[Passage à examiner]
──────────────────────────────

📌Contexte & Problématique

Le test de réceptivité endométriale est censé améliorer le taux de naissances vivantes après un transfert d'embryon congelé en identifiant le moment optimal pour le transfert chez une patiente donnée, mais les données sont contradictoires.

🧪Méthodologie

Essai clinique randomisé en double aveugle mené dans 30 centres privés de fertilité aux États-Unis. Les participantes (N=767, âge moyen 35 ans) ont bénéficié d'une FIV, d'un test génétique préimplantatoire pour l'aneuploïdie (PGT-A), d'un test de réceptivité endométriale (ERT) et d'un transfert d'embryon congelé. Celles ayant un(des) blastocyste(s) euploïde(s) et un résultat d'ERT informatif ont été randomisées. Le groupe intervention (n=381) a eu un transfert synchronisé selon l'ERT (avec ajustement de la durée d'exposition à la progestérone si indiqué). Le groupe contrôle (n=386) a eu un transfert à la synchronisation standard, indépendamment du résultat de l'ERT.

📊Résultats Clés

Le taux de naissances vivantes (critère principal) était de 58,5 % dans le groupe intervention (ERT-synchronisé) contre 61,9 % dans le groupe contrôle (synchronisation standard). La différence n'était pas statistiquement significative (-3,4 % ; IC 95 % : -10,3 % à 3,5 % ; RR : 0,95 ; IC 95 % : 0,79 à 1,13 ; P = 0,38). Aucune différence significative n'a été observée pour les critères secondaires (taux de grossesse biochimique et clinique). Aucun événement indésirable n'a été signalé.

🩺Impact Clinique

Chez les patientes ayant un blastocyste euploïde issu de FIV, l'utilisation du test de réceptivité endométriale pour guider la synchronisation du transfert d'embryon congelé n'a pas amélioré significativement le taux de naissances vivantes par rapport à la synchronisation standard. Les résultats ne soutiennent pas l'utilisation routinière du test de réceptivité pour synchroniser le transfert d'embryon pendant la FIV.

──────────────────────────────

[Entrées extraites]
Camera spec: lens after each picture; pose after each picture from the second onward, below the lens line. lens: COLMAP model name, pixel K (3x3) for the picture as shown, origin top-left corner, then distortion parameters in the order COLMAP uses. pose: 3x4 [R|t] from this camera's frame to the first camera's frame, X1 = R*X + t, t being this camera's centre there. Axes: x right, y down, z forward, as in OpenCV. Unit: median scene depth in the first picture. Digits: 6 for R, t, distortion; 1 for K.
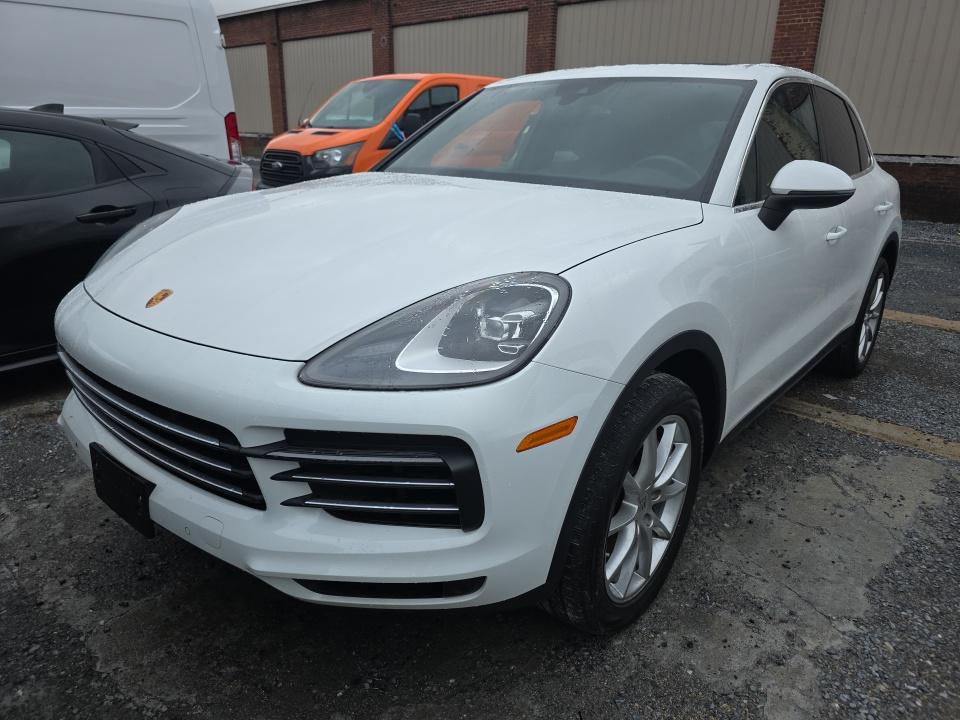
lens RADIAL K [[693.3, 0, 480.8], [0, 693.3, 347.8], [0, 0, 1]] dist [0.031649, -0.028249]
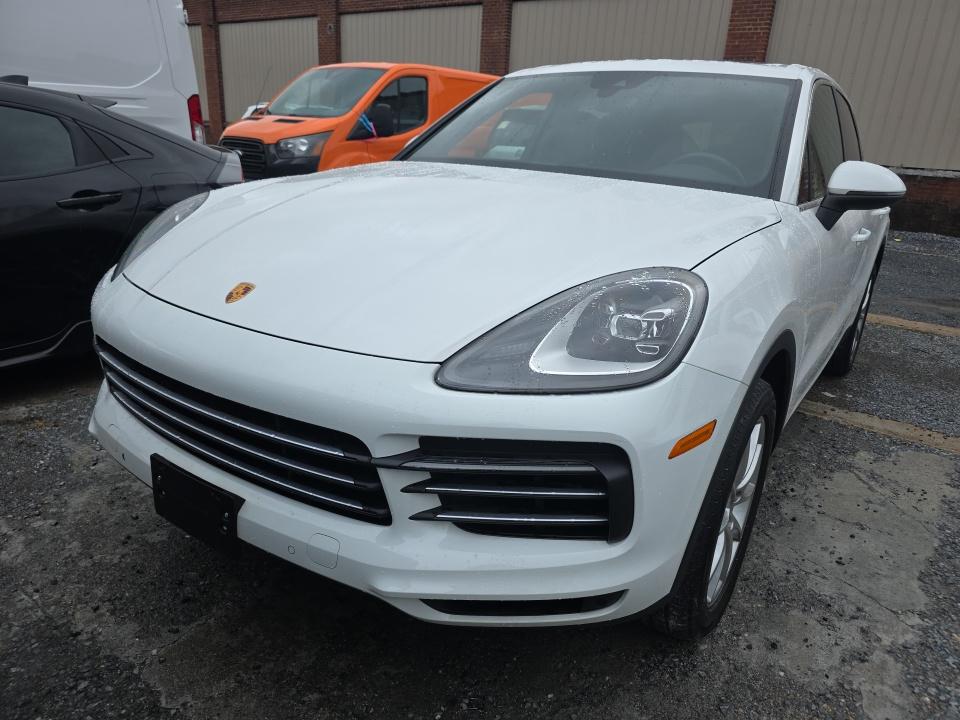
lens RADIAL K [[693.2, 0, 480.0], [0, 693.2, 360.0], [0, 0, 1]] dist [0.018140, -0.010658]
pose [[0.993653, -0.001946, 0.112476, -0.216207], [-0.000199, 0.999818, 0.019055, -0.000867], [-0.112493, -0.018956, 0.993472, 0.063624]]
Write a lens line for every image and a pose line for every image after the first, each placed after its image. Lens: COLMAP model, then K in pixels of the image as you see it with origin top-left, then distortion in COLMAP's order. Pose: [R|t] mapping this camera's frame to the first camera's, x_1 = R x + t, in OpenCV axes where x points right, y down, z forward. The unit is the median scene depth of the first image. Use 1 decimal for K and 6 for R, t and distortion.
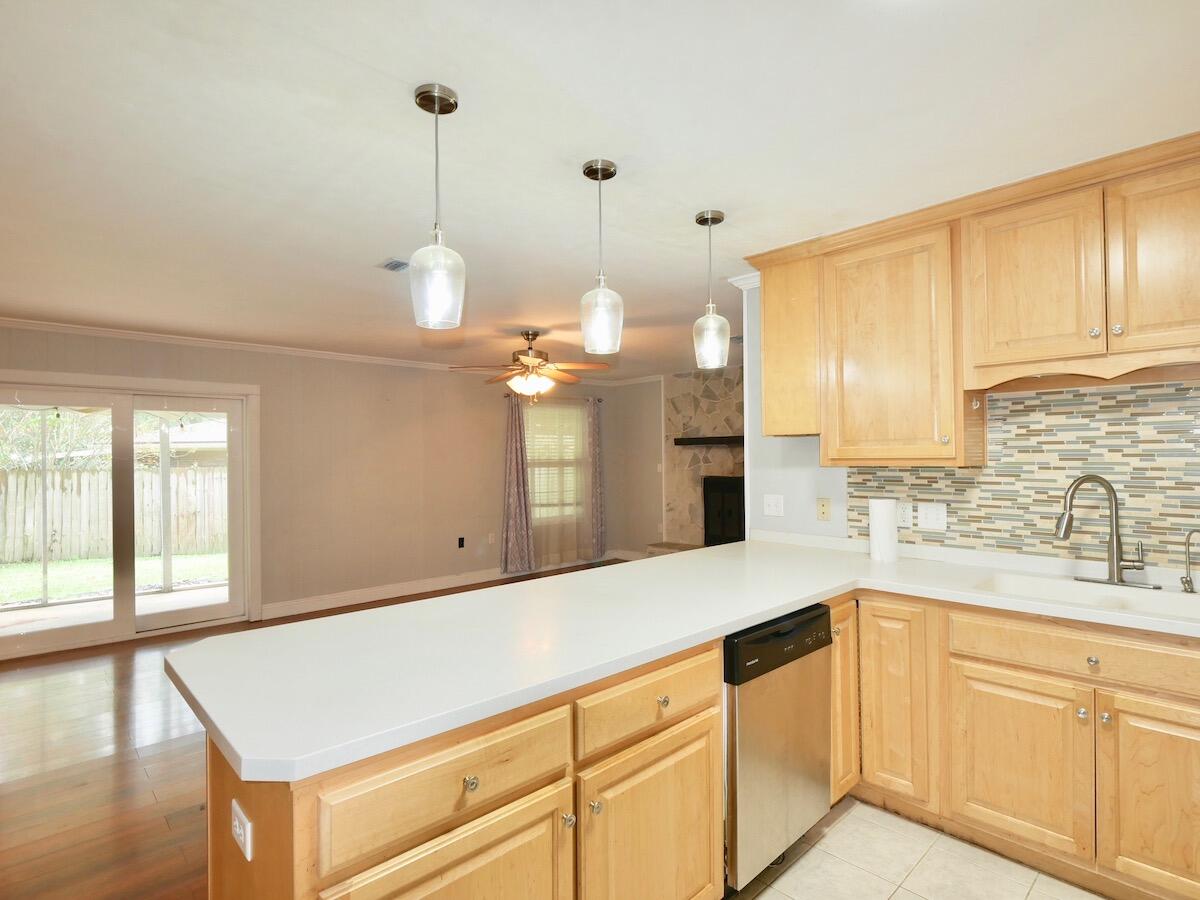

──────────────────────────────

[Consigne de travail] Pouvez-vous recopier à l'identique le passage sur le test de réceptivité endométriale, entre « Le test de réceptivité » et « données sont contradictoires. » inclus ?

[Réponse à la consigne]
Le test de réceptivité endométriale est censé améliorer le taux de naissances vivantes après un transfert d'embryon congelé en identifiant le moment optimal pour le transfert chez une patiente donnée, mais les données sont contradictoires.